Los hombres que trabajaban en sus escritorios empezaban a mirarme mal, así que regresé a mi cubículo. Madeleine apareció de repente en mi mente: cogí el teléfono y la llamé.

Contestó al tercer timbrazo.

—Residencia Sprague.

—Soy yo. ¿Quieres que nos veamos?

—¿Cuándo?

—Ahora. Te recogeré en cuarenta y cinco minutos.

—No vengas aquí. Papá tiene una velada de negocios. ¿Nos vemos en el Flecha Roja?

Suspiré.

—Ya sabes que tengo un apartamento.

—Sólo lo hago en los moteles. Es uno de mis rasgos particulares de chica rica. ¿Habitación once en la Flecha dentro de cuarenta y cinco minutos?

—Allí estaré —dije, y colgué.

Ellis Loew dio unos golpecitos en el panel de separación.

—A trabajar, Bleichert. Llevas patinando por aquí toda la mañana y empiezas a ponerme nervioso. Y cuando veas a tu compañero fantasma le dices que su pequeña no-función le ha costado tres días de paga. Ahora, coge un coche con radio y lárgate.

Me largué directamente al motel Flecha Roja. El Packard de Madeleine se hallaba estacionado en el callejón que había detrás de las cabañas; la puerta de la habitación número once estaba abierta. Entré en ella, olí su perfume y me esforcé por ver algo en la oscuridad hasta ser recompensado con una risita. Mientras me desnudaba, mis ojos se acostumbraron a la falta de luz y vi a Madeleine..., un faro desnudo sobre una colcha mugrienta.

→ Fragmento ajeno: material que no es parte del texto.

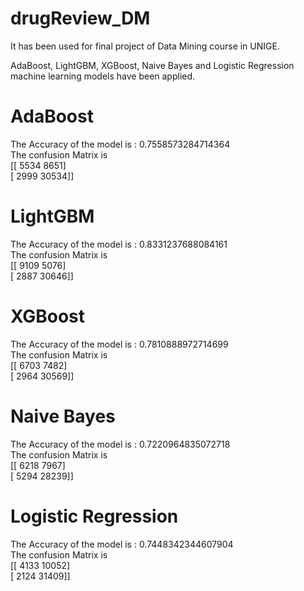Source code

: # drugReview_DM
It has been used for final project of Data Mining course in UNIGE.

AdaBoost, LightGBM, XGBoost, Naive Bayes and Logistic Regression machine learning models have been applied.

# AdaBoost
The Accuracy of the model is :  0.7558573284714364\
The confusion Matrix is<br> 
[[ 5534  8651]\
 [ 2999 30534]]
 
# LightGBM
The Accuracy of the model is :  0.8331237688084161\
The confusion Matrix is <br> 
[[ 9109  5076]\
 [ 2887 30646]]
 
# XGBoost
The Accuracy of the model is :  0.7810888972714699\
The confusion Matrix is <br> 
[[ 6703  7482]\
 [ 2964 30569]]
 
# Naive Bayes
The Accuracy of the model is :  0.7220964835072718\
The confusion Matrix is <br> 
[[ 6218  7967]\
 [ 5294 28239]]
 
#  Logistic Regression 
The Accuracy of the model is :  0.7448342344607904\
The confusion Matrix is <br> 
[[ 4133 10052]\
 [ 2124 31409]]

Nuestros cuerpos se unieron con tal fuerza que los resortes del colchón golpearon el suelo. Madeleine se abrió paso hasta mis piernas dándome besos, me puso a punto y luego dio la vuelta rápidamente sobre sí misma hasta quedar de espaldas. La penetré con el pensamiento puesto en Betty y en el consolador que parecía una serpiente; luego borré esa imagen para concentrarme en el roto papel de pared que tenía delante de los ojos. Yo quería ir despacio pero Madeleine, con un jadeo, dijo:

—No te contengas, estoy lista.

Empujé con fuerza, e hice chocar nuestros cuerpos, mis manos agarradas al barrote de la cabecera. Madeleine me pasó las piernas alrededor de la espalda, se cogió al barrote que había por encima de su cabeza y empezó a moverse junto a mí, entre vueltas y empujones. Nos corrimos con segundos de diferencia, en un violento y tenso contrapunto; cuando mi cabeza cayó sobre la almohada, la mordí para calmar mis temblores.

Madeleine se movió, y dejó de estar bajo mi cuerpo. —Cariño, ¿te encuentras bien?

Yo veía la serpiente de nuevo. Madeleine me hizo cosquillas; rodé sobre mi espalda y la miré para hacer que la imagen desapareciera.

—Sonríeme. Pon cara de ser buena y dulce.

Madeleine me obsequió con una mueca digna de Pollyanna. Su rojo lápiz de labios, todo corrido, me recordó la muerta sonrisa de la
Dalia
; cerré los ojos y la abracé con fuerza. Ella me acarició la espalda con suavidad.

—Bucky, ¿qué ocurre? —murmuró.

Clavé los ojos en las cortinas de la otra pared.

—Ayer cogimos a Linda Martin. Llevaba una copia de una película pomo en su bolso, con ella y Betty Short en un juego de lesbianismo. La rodaron en Tijuana y en la película había cosas bastante raras, cosas feas. Me asustó un poco y a mi compañero le puso enfermo.